**Work instructions**
Copy every row below character for character, leaving nothing out.

(Rows excerpted from a collection)
START

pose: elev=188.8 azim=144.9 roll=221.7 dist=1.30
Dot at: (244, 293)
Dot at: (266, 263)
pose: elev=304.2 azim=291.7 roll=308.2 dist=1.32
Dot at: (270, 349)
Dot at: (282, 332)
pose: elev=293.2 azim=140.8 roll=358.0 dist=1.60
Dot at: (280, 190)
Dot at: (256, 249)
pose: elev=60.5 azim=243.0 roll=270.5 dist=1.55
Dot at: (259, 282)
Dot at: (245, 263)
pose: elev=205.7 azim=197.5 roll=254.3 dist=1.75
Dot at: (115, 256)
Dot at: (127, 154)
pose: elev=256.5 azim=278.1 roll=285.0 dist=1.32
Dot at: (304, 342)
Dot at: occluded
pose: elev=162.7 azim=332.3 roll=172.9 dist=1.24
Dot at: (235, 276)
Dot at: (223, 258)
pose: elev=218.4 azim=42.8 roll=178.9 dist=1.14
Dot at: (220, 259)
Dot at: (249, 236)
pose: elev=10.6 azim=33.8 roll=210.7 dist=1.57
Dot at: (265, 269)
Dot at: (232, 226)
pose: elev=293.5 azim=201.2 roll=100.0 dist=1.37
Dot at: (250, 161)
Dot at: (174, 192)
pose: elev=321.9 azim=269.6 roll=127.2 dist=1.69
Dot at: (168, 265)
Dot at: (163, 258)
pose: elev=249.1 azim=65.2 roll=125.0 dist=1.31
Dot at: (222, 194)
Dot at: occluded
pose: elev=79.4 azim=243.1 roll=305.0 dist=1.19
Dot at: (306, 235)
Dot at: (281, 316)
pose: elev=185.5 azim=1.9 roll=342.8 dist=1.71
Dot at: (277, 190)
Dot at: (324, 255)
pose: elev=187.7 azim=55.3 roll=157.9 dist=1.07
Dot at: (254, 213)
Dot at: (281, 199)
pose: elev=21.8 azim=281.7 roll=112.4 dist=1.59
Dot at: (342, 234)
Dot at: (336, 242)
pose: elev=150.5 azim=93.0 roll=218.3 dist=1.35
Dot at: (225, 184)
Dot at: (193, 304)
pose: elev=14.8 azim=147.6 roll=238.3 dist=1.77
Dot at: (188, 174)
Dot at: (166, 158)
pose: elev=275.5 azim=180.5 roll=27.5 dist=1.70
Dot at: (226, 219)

END

**In response**
pose: elev=188.8 azim=144.9 roll=221.7 dist=1.30
Dot at: (244, 293)
Dot at: (266, 263)
pose: elev=304.2 azim=291.7 roll=308.2 dist=1.32
Dot at: (270, 349)
Dot at: (282, 332)
pose: elev=293.2 azim=140.8 roll=358.0 dist=1.60
Dot at: (280, 190)
Dot at: (256, 249)
pose: elev=60.5 azim=243.0 roll=270.5 dist=1.55
Dot at: (259, 282)
Dot at: (245, 263)
pose: elev=205.7 azim=197.5 roll=254.3 dist=1.75
Dot at: (115, 256)
Dot at: (127, 154)
pose: elev=256.5 azim=278.1 roll=285.0 dist=1.32
Dot at: (304, 342)
Dot at: occluded
pose: elev=162.7 azim=332.3 roll=172.9 dist=1.24
Dot at: (235, 276)
Dot at: (223, 258)
pose: elev=218.4 azim=42.8 roll=178.9 dist=1.14
Dot at: (220, 259)
Dot at: (249, 236)
pose: elev=10.6 azim=33.8 roll=210.7 dist=1.57
Dot at: (265, 269)
Dot at: (232, 226)
pose: elev=293.5 azim=201.2 roll=100.0 dist=1.37
Dot at: (250, 161)
Dot at: (174, 192)
pose: elev=321.9 azim=269.6 roll=127.2 dist=1.69
Dot at: (168, 265)
Dot at: (163, 258)
pose: elev=249.1 azim=65.2 roll=125.0 dist=1.31
Dot at: (222, 194)
Dot at: occluded
pose: elev=79.4 azim=243.1 roll=305.0 dist=1.19
Dot at: (306, 235)
Dot at: (281, 316)
pose: elev=185.5 azim=1.9 roll=342.8 dist=1.71
Dot at: (277, 190)
Dot at: (324, 255)
pose: elev=187.7 azim=55.3 roll=157.9 dist=1.07
Dot at: (254, 213)
Dot at: (281, 199)
pose: elev=21.8 azim=281.7 roll=112.4 dist=1.59
Dot at: (342, 234)
Dot at: (336, 242)
pose: elev=150.5 azim=93.0 roll=218.3 dist=1.35
Dot at: (225, 184)
Dot at: (193, 304)
pose: elev=14.8 azim=147.6 roll=238.3 dist=1.77
Dot at: (188, 174)
Dot at: (166, 158)
pose: elev=275.5 azim=180.5 roll=27.5 dist=1.70
Dot at: (226, 219)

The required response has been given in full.